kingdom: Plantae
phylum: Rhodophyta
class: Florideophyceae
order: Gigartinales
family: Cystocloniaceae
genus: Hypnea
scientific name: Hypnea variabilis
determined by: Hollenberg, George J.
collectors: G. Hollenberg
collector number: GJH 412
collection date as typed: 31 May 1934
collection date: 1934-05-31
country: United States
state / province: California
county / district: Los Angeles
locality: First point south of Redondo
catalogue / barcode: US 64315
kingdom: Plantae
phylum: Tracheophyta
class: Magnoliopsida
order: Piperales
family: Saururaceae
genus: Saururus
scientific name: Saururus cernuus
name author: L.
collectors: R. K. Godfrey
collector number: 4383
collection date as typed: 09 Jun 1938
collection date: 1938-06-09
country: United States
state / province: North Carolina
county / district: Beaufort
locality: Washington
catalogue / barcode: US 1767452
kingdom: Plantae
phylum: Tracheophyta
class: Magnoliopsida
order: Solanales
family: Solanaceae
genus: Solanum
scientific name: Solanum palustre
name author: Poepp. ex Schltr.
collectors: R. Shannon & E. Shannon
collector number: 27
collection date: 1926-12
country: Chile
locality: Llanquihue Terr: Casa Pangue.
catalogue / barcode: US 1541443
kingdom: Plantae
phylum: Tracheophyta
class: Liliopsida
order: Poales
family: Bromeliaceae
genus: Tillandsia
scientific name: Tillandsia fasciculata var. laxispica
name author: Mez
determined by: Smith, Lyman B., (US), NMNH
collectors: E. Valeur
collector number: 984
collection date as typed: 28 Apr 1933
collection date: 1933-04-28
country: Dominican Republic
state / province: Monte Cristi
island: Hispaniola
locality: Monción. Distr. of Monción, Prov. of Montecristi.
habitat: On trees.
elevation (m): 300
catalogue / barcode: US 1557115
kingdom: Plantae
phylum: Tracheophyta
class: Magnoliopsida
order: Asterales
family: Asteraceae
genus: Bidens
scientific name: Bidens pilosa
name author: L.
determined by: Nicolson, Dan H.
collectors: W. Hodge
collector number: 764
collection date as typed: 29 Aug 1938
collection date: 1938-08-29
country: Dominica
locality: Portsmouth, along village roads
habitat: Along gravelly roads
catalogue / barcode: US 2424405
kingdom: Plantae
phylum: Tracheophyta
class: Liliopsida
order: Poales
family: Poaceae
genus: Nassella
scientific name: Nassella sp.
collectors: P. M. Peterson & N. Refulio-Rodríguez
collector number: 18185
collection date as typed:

----

EJERCICIO PROPUESTO:
Transcribe sin ningún cambio cada una de las líneas de todas las entradas de arriba.

RESULTADO DEL EJERCICIO:
kingdom: Plantae
phylum: Rhodophyta
class: Florideophyceae
order: Gigartinales
family: Cystocloniaceae
genus: Hypnea
scientific name: Hypnea variabilis
determined by: Hollenberg, George J.
collectors: G. Hollenberg
collector number: GJH 412
collection date as typed: 31 May 1934
collection date: 1934-05-31
country: United States
state / province: California
county / district: Los Angeles
locality: First point south of Redondo
catalogue / barcode: US 64315
kingdom: Plantae
phylum: Tracheophyta
class: Magnoliopsida
order: Piperales
family: Saururaceae
genus: Saururus
scientific name: Saururus cernuus
name author: L.
collectors: R. K. Godfrey
collector number: 4383
collection date as typed: 09 Jun 1938
collection date: 1938-06-09
country: United States
state / province: North Carolina
county / district: Beaufort
locality: Washington
catalogue / barcode: US 1767452
kingdom: Plantae
phylum: Tracheophyta
class: Magnoliopsida
order: Solanales
family: Solanaceae
genus: Solanum
scientific name: Solanum palustre
name author: Poepp. ex Schltr.
collectors: R. Shannon & E. Shannon
collector number: 27
collection date: 1926-12
country: Chile
locality: Llanquihue Terr: Casa Pangue.
catalogue / barcode: US 1541443
kingdom: Plantae
phylum: Tracheophyta
class: Liliopsida
order: Poales
family: Bromeliaceae
genus: Tillandsia
scientific name: Tillandsia fasciculata var. laxispica
name author: Mez
determined by: Smith, Lyman B., (US), NMNH
collectors: E. Valeur
collector number: 984
collection date as typed: 28 Apr 1933
collection date: 1933-04-28
country: Dominican Republic
state / province: Monte Cristi
island: Hispaniola
locality: Monción. Distr. of Monción, Prov. of Montecristi.
habitat: On trees.
elevation (m): 300
catalogue / barcode: US 1557115
kingdom: Plantae
phylum: Tracheophyta
class: Magnoliopsida
order: Asterales
family: Asteraceae
genus: Bidens
scientific name: Bidens pilosa
name author: L.
determined by: Nicolson, Dan H.
collectors: W. Hodge
collector number: 764
collection date as typed: 29 Aug 1938
collection date: 1938-08-29
country: Dominica
locality: Portsmouth, along village roads
habitat: Along gravelly roads
catalogue / barcode: US 2424405
kingdom: Plantae
phylum: Tracheophyta
class: Liliopsida
order: Poales
family: Poaceae
genus: Nassella
scientific name: Nassella sp.
collectors: P. M. Peterson & N. Refulio-Rodríguez
collector number: 18185
collection date as typed:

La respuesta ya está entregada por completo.